Effect of dec-RVKR-cmk on PIV5 F cleavage and furin enzyme activity in fruit bat cells.
(A) Cells transfected with pCAGGS-PIV5 F were labeled with Tran 35S for 3 hours in the absence or presence of cathepsinL I (20μM) or dec-RVKR-cmk (50 μM). Prior to SDS-PAGE analysis, cells were lysed and subject to immunoprecipitation. Images were visualized by autoradiography. (B) 2×106 cells of each cell type were lysed for 10 minutes on ice followed by shearing with a 10-gauge needle. Cell lysates were incubated with increasing concentrations of dec-RVKR-cmk for 3 hours at 37°C prior to addition of Pyr-Arg-Thr-Lys-Arg-AMC furin substrate. End-point fluorescence was measured after 4 hours using an XPS plate reader. Error bars represent the mean ± standard deviation for three independent experiments.
Fig 5.
Different mammalian cell types show differences in furin-like enzyme activity.
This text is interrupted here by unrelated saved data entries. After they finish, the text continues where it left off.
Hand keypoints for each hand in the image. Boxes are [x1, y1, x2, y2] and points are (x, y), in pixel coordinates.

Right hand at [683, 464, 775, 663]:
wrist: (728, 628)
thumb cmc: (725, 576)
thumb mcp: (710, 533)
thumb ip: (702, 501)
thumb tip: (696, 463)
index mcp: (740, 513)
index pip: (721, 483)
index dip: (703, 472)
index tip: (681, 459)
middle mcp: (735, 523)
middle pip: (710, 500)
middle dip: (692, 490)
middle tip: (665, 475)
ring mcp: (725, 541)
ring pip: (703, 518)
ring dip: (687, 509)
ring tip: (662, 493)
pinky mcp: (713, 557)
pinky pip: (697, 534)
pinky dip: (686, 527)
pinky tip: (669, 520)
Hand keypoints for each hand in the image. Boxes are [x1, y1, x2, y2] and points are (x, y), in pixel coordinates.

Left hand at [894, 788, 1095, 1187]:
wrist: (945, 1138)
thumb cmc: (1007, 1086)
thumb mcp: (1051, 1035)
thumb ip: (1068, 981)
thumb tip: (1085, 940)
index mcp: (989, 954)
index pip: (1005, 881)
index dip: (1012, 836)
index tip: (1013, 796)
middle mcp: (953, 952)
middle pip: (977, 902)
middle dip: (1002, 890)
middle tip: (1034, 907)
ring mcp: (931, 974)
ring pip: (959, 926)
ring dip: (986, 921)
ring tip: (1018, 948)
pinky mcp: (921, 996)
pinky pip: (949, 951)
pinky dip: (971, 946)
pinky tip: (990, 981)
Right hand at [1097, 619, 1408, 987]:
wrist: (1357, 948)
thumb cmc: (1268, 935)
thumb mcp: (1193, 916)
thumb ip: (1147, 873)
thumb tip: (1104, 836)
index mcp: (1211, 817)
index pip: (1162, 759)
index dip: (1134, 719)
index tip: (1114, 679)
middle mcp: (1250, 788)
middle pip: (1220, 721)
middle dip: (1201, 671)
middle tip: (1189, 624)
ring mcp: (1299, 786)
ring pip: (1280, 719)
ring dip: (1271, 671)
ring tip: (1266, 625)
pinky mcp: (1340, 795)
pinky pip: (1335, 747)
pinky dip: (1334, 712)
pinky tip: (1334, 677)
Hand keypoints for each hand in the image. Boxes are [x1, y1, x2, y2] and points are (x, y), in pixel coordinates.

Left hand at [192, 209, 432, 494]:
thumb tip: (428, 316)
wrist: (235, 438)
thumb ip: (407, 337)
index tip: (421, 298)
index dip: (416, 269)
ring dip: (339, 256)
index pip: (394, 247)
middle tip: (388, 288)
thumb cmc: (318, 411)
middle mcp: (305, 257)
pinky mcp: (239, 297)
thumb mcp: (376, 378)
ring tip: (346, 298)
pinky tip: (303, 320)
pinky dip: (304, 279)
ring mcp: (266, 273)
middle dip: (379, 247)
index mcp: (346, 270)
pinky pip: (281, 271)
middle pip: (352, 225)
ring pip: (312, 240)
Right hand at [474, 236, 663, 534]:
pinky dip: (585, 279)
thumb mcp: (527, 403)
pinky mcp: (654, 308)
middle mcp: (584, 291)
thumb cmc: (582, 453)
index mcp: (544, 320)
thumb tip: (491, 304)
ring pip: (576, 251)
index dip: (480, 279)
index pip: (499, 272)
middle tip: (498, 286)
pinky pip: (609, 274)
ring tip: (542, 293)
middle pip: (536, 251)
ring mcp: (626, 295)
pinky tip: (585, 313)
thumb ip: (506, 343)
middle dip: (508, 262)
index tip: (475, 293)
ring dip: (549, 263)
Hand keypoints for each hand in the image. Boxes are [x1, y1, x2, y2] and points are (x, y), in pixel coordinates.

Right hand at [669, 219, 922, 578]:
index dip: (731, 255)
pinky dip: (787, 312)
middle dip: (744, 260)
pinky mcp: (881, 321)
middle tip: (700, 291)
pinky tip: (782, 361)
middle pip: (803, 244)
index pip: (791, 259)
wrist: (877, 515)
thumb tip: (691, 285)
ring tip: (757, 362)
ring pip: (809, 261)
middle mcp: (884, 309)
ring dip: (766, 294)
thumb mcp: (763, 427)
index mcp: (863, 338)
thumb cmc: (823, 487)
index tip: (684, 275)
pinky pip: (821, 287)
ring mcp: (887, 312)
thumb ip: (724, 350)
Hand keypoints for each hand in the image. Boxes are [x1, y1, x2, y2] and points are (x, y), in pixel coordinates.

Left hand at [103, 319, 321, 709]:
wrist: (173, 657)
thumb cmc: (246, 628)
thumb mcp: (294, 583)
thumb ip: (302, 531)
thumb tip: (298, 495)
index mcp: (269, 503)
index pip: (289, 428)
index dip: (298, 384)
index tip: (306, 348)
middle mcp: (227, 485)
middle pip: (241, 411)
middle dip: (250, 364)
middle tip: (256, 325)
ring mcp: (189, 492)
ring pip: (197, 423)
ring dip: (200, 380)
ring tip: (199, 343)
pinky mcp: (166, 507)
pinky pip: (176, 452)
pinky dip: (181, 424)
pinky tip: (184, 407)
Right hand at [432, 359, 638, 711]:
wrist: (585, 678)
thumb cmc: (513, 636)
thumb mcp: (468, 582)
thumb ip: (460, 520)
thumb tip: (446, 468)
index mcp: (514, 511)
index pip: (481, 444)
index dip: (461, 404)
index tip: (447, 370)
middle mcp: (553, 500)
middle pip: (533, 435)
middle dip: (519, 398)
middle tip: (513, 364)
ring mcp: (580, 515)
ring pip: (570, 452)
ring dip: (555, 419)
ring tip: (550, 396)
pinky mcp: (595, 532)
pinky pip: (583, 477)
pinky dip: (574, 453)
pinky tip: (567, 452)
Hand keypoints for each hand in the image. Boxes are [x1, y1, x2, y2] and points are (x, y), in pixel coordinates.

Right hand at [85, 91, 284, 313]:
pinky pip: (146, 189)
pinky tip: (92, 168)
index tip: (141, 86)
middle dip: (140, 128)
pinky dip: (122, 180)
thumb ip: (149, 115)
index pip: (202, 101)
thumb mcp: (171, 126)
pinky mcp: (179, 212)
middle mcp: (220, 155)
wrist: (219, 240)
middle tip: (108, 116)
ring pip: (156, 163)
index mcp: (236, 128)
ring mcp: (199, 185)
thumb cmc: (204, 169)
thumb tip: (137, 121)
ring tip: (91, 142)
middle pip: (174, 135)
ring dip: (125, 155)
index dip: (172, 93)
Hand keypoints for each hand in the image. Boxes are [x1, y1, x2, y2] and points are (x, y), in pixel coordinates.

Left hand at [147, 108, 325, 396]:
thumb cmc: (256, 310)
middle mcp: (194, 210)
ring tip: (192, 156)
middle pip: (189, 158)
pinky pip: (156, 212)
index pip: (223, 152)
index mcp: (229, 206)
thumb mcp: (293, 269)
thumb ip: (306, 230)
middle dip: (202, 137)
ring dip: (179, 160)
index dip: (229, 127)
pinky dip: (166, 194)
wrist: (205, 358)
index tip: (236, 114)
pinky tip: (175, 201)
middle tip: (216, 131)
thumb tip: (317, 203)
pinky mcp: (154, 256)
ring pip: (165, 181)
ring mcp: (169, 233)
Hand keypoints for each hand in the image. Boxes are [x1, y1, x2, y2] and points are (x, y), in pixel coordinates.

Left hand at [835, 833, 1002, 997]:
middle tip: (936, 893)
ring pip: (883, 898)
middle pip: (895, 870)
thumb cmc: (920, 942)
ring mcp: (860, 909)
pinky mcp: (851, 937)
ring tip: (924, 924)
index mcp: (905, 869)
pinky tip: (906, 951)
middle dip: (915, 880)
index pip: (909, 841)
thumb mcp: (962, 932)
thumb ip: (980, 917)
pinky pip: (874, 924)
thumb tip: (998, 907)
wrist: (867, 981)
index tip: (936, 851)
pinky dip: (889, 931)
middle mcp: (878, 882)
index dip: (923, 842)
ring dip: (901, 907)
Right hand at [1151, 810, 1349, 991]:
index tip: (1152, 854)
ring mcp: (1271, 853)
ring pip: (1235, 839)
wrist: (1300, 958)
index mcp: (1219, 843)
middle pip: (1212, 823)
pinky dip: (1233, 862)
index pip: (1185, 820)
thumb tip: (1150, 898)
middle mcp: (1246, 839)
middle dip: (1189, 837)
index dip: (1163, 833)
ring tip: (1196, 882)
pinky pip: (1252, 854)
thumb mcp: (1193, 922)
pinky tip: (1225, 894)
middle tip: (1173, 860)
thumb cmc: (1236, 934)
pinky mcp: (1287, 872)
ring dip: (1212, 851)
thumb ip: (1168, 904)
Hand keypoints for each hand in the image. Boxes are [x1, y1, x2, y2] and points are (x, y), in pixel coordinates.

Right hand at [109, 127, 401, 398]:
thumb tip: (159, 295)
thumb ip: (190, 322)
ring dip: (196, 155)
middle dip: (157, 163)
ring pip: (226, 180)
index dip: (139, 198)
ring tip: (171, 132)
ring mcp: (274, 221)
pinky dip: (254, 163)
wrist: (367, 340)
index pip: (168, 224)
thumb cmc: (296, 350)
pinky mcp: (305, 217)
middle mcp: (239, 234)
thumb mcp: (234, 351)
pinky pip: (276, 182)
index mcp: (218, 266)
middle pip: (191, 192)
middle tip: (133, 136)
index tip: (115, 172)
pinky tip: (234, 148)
2×106 cells of each cell type were lysed for 10 minutes on ice followed by shearing with a 10-gauge needle. Clarified lysates were then incubated with 10 μM of Pyr-Arg-Thr-Lys-Arg-AMC furin substrate for 4 hours at 37°C with fluorescence measured every 3 minutes. Each cell type was assayed in duplicate and the progress curves are representative of 3 separate experiments.
Fig 6.
Sequence alignment of Pteropus alecto cathepsin L1 and cathepsin L1 of other mammalian species show Pteropus-specific amino acid changes.
Sequence alignment was generated using ClustalW. (GenBank accession numbers are given in parentheses): human (P07711.2), rhesus macaque (EHH24212.1), horse (XP_001494409.1), dolphin (XP_004320974.1), dog (Q9GL24.1), cow (P25975.3), mouse (NP_034114.1). Yellow indicates amino acid changes that are specific to P. alecto cathepsin L. The asterisk “*” indicates identical residues, “:” indicates conserved substitutions and “.” semi-conserved substitutions.
Fig 7.
The C-terminus region of P. alecto furin has the highest degree of amino acid variation compared to furin proteases from other mammalian species.
Sequence alignment was generated using ClustalW. (GenBank accession numbers are given in parentheses): human (NP_002560.1), rhesus macaque (EHH27600.1), horse (XP_005602832.1), dolphin (XP_004322334.1), dog (XP_850069.2), cow (NP_776561.1), mouse (NP_001074923.1). Highlighted in gray is the catalytic site of furin and in green the changes in amino acid residues in P. alecto compared to other mammalian furins. The asterisk “*” indicates identical residues, “:” indicates conserved substitutions and “.” semi-conserved substitutions.